If it doesn’t do something about its underwater mortgages, America could sink without trace
Stimulating the economy is all very well in the short term. But the national legacy of unpayable property debt will weigh the US down for years
Sunday 2 October 2011
It’s now more than six years since Alan Greenspan, in the days when he was still known as the “maestro” of the world economy, conceded that there might be a little “froth”, perhaps even a few “local bubbles”, in the American housing market.
Subsequent events showed that he was a master of understatement, but not of much else. The sub-prime frenzy, which had seen cut-price loans to borrowers with dodgy credit histories squeezed through the slice-and-dice operations of Wall Street banks and sold on as top-quality investments, had helped to inflate an almighty bubble right across the US.

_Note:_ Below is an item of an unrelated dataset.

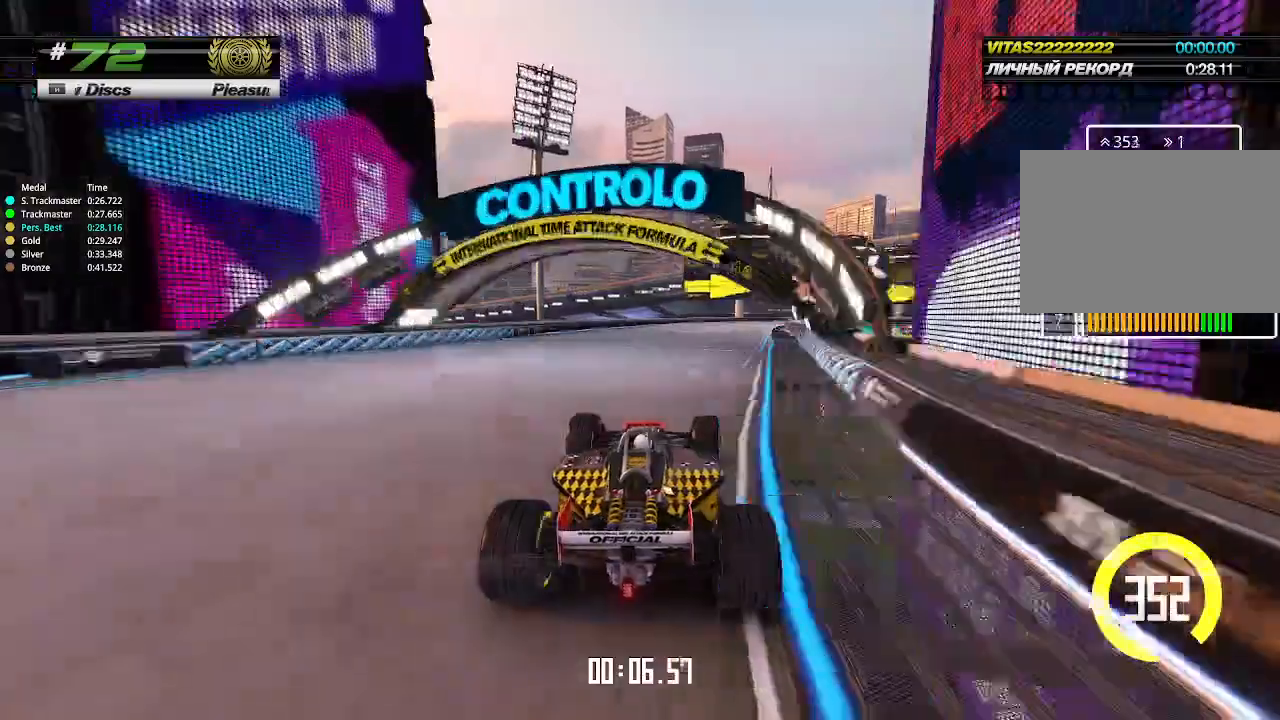
{"keys": ["up"], "events": [[300, "right", "up"]]}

When home prices started to decline, it triggered a worldwide credit crunch and what became known as the Great Recession; but it also took a painful toll on American society.
House prices have bounced back marginally from the depths of 2009, but they remain more than 30% below their peak. In some cities, where the boom was at its wildest, prices have fallen even further. In Las Vegas, for example, homes bought at the height of the sub-prime frenzy are now worth 59% less than their purchase price. So it’s not surprising that more than one in five mortgage-holders are in negative equity, and many thousands of Americans have lost their homes.
Even the merest glimpses of Washington, caught between the IMF’s glass-and-steel headquarters and the brownstones of Georgetown on a week-long visit last month, revealed a much larger than usual number of rough sleepers and vagrants huddled in doorways or begging on street corners – just the most visible manifestation of the ongoing social and economic crisis.